Directions
Give again, word for word, each line below starting at the one that contains "Example Detailed Timing" and ending at the one that contains "3. Access the visualization at the same URL".

Given data
- Opening Delimiter -

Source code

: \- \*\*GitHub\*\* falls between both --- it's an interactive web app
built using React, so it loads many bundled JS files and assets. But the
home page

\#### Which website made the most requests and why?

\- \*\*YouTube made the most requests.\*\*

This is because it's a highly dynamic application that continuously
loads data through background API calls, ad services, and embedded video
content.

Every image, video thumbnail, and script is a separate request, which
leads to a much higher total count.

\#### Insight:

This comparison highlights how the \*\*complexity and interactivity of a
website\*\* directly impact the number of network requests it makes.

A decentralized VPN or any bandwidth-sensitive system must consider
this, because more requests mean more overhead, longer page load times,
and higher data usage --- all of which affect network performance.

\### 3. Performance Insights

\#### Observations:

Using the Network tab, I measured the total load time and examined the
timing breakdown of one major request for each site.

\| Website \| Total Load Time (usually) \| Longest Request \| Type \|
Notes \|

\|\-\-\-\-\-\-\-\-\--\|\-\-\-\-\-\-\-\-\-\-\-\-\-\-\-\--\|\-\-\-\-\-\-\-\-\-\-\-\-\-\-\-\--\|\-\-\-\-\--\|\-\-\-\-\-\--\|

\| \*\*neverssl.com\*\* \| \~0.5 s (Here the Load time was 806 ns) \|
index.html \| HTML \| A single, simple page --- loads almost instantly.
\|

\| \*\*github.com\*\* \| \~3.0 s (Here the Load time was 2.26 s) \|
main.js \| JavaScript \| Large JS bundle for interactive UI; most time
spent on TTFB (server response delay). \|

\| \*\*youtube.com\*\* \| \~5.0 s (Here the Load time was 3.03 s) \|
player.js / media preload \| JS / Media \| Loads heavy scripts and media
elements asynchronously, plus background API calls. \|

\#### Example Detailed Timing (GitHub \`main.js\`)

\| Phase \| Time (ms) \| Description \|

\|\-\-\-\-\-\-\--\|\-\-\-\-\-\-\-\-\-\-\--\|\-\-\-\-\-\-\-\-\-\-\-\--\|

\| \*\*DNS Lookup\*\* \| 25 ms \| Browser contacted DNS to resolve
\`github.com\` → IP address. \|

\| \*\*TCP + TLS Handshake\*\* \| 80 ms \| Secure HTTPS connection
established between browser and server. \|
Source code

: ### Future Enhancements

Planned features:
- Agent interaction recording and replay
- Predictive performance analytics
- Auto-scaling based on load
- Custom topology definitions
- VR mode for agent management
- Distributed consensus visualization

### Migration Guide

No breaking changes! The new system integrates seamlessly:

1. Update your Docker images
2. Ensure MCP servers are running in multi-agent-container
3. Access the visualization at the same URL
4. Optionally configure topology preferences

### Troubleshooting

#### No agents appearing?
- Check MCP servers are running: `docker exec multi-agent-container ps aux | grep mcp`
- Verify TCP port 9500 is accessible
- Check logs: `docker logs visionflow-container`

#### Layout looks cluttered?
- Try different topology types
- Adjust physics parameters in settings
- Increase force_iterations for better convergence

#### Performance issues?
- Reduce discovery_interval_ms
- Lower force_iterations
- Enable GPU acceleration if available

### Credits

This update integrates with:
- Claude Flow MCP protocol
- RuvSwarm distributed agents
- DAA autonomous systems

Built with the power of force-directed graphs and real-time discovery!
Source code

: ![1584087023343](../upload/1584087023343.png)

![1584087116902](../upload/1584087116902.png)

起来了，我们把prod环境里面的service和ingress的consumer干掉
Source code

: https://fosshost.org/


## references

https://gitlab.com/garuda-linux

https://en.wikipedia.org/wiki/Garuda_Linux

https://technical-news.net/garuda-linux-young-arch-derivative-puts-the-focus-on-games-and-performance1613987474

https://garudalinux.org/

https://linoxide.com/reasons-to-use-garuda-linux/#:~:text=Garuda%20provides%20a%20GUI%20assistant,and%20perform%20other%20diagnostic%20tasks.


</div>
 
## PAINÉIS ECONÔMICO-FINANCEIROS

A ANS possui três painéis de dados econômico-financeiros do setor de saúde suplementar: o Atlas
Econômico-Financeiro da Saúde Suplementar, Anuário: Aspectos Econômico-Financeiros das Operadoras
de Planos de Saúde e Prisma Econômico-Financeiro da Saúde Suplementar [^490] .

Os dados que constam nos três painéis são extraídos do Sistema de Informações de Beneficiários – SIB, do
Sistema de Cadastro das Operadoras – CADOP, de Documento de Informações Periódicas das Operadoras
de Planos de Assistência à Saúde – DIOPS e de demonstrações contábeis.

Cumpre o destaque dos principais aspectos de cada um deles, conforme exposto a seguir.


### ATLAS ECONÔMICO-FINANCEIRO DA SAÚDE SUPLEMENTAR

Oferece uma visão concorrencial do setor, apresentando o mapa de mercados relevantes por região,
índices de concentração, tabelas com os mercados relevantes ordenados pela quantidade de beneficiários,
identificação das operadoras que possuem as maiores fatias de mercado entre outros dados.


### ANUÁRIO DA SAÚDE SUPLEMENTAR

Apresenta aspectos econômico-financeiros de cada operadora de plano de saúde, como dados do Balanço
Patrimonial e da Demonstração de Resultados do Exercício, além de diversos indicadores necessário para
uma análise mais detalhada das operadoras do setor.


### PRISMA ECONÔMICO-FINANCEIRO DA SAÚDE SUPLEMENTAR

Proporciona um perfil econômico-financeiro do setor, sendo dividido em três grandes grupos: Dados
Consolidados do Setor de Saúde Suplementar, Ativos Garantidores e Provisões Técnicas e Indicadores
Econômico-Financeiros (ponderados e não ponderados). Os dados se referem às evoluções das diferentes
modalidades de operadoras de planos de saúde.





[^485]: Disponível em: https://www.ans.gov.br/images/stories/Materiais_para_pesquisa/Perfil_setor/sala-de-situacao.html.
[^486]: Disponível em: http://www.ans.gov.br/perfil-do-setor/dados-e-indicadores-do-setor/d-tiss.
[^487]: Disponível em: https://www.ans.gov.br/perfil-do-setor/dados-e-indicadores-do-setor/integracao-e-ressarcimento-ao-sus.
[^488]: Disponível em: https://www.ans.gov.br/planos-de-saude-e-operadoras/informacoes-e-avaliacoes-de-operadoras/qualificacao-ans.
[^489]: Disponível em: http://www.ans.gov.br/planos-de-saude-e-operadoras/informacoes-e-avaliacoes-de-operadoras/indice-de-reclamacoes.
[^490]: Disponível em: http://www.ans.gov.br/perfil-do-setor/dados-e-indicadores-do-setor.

- Closing Delimiter -

Answer below
\#### Example Detailed Timing (GitHub \`main.js\`)

\| Phase \| Time (ms) \| Description \|

\|\-\-\-\-\-\-\--\|\-\-\-\-\-\-\-\-\-\-\--\|\-\-\-\-\-\-\-\-\-\-\-\--\|

\| \*\*DNS Lookup\*\* \| 25 ms \| Browser contacted DNS to resolve
\`github.com\` → IP address. \|

\| \*\*TCP + TLS Handshake\*\* \| 80 ms \| Secure HTTPS connection
established between browser and server. \|
Source code

: ### Future Enhancements

Planned features:
- Agent interaction recording and replay
- Predictive performance analytics
- Auto-scaling based on load
- Custom topology definitions
- VR mode for agent management
- Distributed consensus visualization

### Migration Guide

No breaking changes! The new system integrates seamlessly:

1. Update your Docker images
2. Ensure MCP servers are running in multi-agent-container
3. Access the visualization at the same URL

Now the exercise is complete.